§ **TEXT EXCERPT**
________

3. **Apply fuzzy wuzzy to group entries:**

Over 4500 job titles were extracted from bls which were then combined with a lists of job titles that were manually mapped(88). Further cleaning was done in Excel reducing the number of job titles significnatly from 5000 to 2500 to help facilitate and simplify the fuzzy match process. Still, with over 2500 job titles to match agaisnt, a different approach needs to taken:

1. **Parallel Processing:** Use parallel processing libraries like joblib to distribute the fuzzy matching workload across multiple CPU cores. By setting n_jobs= -1 in Parallel, we utilize all available CPU cores, speeding up the matching process.
2. **Batch Processing:** Break down the list of unique job titles into smaller batches and perform fuzzy matching on these batches. This can help manage memory usage and improve responsiveness.

________

§ **RECORDS PROVIDED**
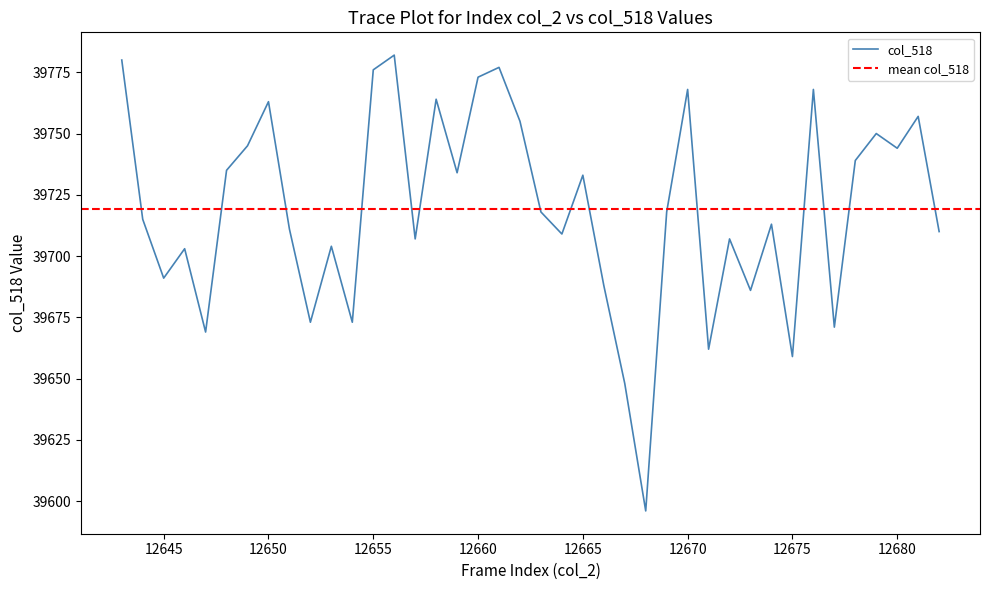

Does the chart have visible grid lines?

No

________

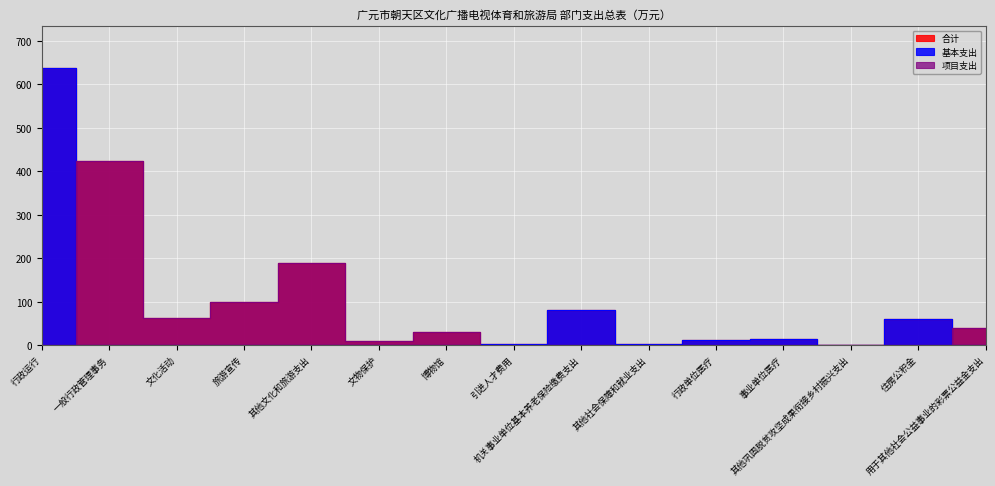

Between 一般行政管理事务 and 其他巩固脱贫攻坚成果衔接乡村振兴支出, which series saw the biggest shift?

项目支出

________

§ **WHAT TO DO**
(a) Translate this sentence from the job-title matching excerpt into Spanish: "By setting n_jobs= -1 in Parallel, we utilize all available CPU cores, speeding up the matching process."
(b) Output everything in the job-title matching excerpt from "Over 4500 job" down to "the matching process.".
(c) Answer these questions from the job-title matching excerpt:
(i) How many job titles were extracted from bls?
(ii) Which library is named as an example for parallel processing?
(iii) What usage does batch processing help manage?

§ **RESPONSES BY ITEM NUMBER**
(a) Al establecer n_jobs= -1 en Parallel, utilizamos todos los núcleos de CPU disponibles, lo que acelera el proceso de coincidencia.

(b)
Over 4500 job titles were extracted from bls which were then combined with a lists of job titles that were manually mapped(88). Further cleaning was done in Excel reducing the number of job titles significnatly from 5000 to 2500 to help facilitate and simplify the fuzzy match process. Still, with over 2500 job titles to match agaisnt, a different approach needs to taken:

1. **Parallel Processing:** Use parallel processing libraries like joblib to distribute the fuzzy matching workload across multiple CPU cores. By setting n_jobs= -1 in Parallel, we utilize all available CPU cores, speeding up the matching process.

(c)
(i) Over 4500
(ii) joblib
(iii) Memory usage